After forming a Ca T x Oa insulating layer (second insulating layer) on this light-emitting layer again in the same manner as above, about 1000% of A was deposited on this second insulating layer as a back electrode under the following conditions. A thin film EL device was fabricated by depositing it in a warehouse.

An amorphous carbon layer of about 1 .mu.l was deposited by RF plasma CVD under the following conditions so as to cover the entire thin film EL device thus produced, thereby completing a thin film light emitting device. This thin film light emitting device was able to fully achieve the above objectives.

Example 2 Approximately 2000 Si films were formed as a buffer layer over the entire EL element by plasma CVD.

A thin film light emitting device was completed in exactly the same manner as in Example 1 except that an amorphous carbon layer was formed thereon. Similar to Example 1, this thin film light emitting device has the following characteristics:
The above objective could be fully achieved.

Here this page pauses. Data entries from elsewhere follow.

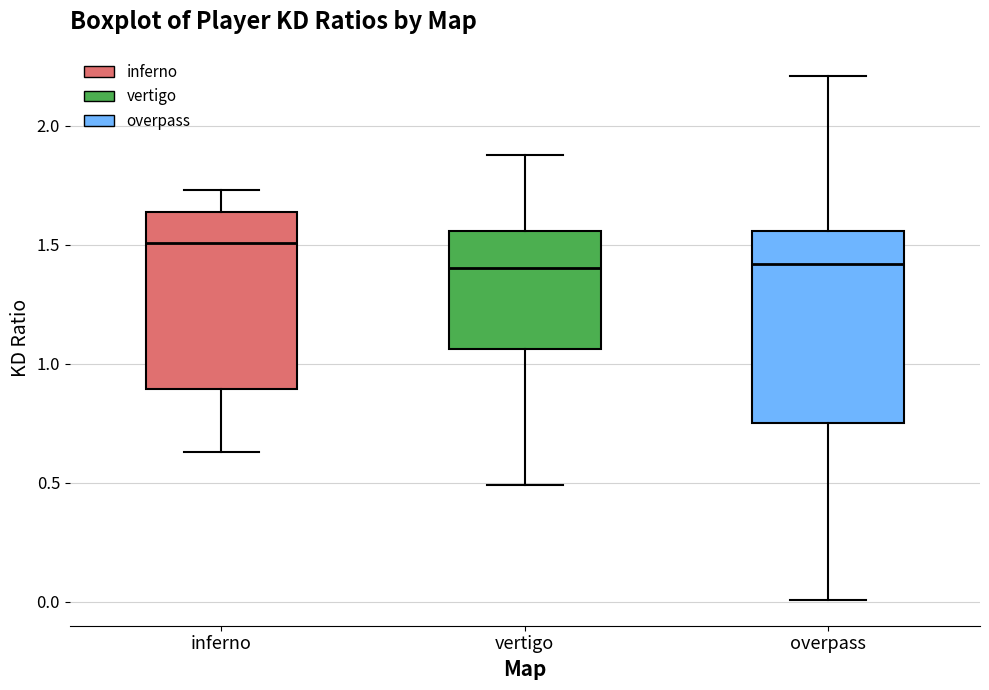

Reading left to right, read every box against the y-axis: the position of its median line, the range the box covers, and the ends of its whiskers. The values are not printed on the chart, so give them approximately, as read against the axis.

inferno: median 1.50, box 0.90 to 1.65, whiskers 0.65 to 1.75
vertigo: median 1.40, box 1.05 to 1.55, whiskers 0.50 to 1.90
overpass: median 1.40, box 0.75 to 1.55, whiskers 0.00 to 2.20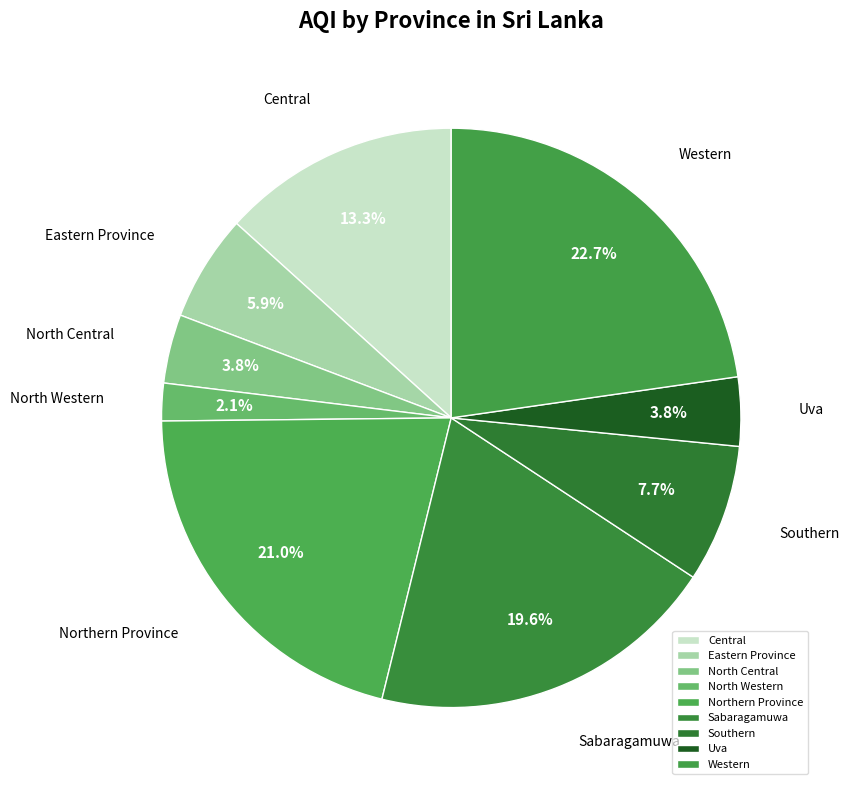

Between Southern and Central, which is larger?

Central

[Effect] Passivation film (amorphous carbon film) of the present invention
Compared to conventional thin-film EL devices, a thin-film light-emitting device employs the following: (a) The passivation film can be formed over a large area and as a thin film at one time, which greatly simplifies the manufacturing process and improves mass productivity.

(b) Since a diamond-like carbon film is used as the passivation film, it has excellent chemical resistance, moisture resistance, and mechanical damage resistance.It also has good heat dissipation properties, so it is suitable for the long term of thin film light emitting devices. There are effects such as being able to gain reliability.

[Brief explanation of the drawing]

FIG. 1 is a schematic diagram of a typical example of a thin film light emitting device according to the present invention. FIGS. 2 and 3 are measurement diagrams of IR absorption and Raman spectroscopy of the diamond-like carbon film. 1... Light emitting layer 2... Transparent electrode 3... Back electrode 5... Substrate 6... AC power supply 7... Passivation film (amorphous carbon film)
41... First insulating layer 42... Second insulating layer

Claims (2)

[Claims] 1. A generation layer that emits light when an electric field is applied, a back electrode and a transparent electrode that apply an electric field to the light emitting layer, and an insulating layer provided between at least these light emitting layer and either the back electrode or the transparent electrode. 1. A thin film light-emitting device characterized in that the device is sealed with an amorphous carbon film made of carbon atoms and hydrogen atoms. 2. The amorphous carbon film has SP^2 of carbon atoms.
2. The thin film light emitting device according to claim 1, which is a diamond-like carbon film in which interatomic bonding states forming a hybrid orbital and a SP^3 hybrid orbital are mixed.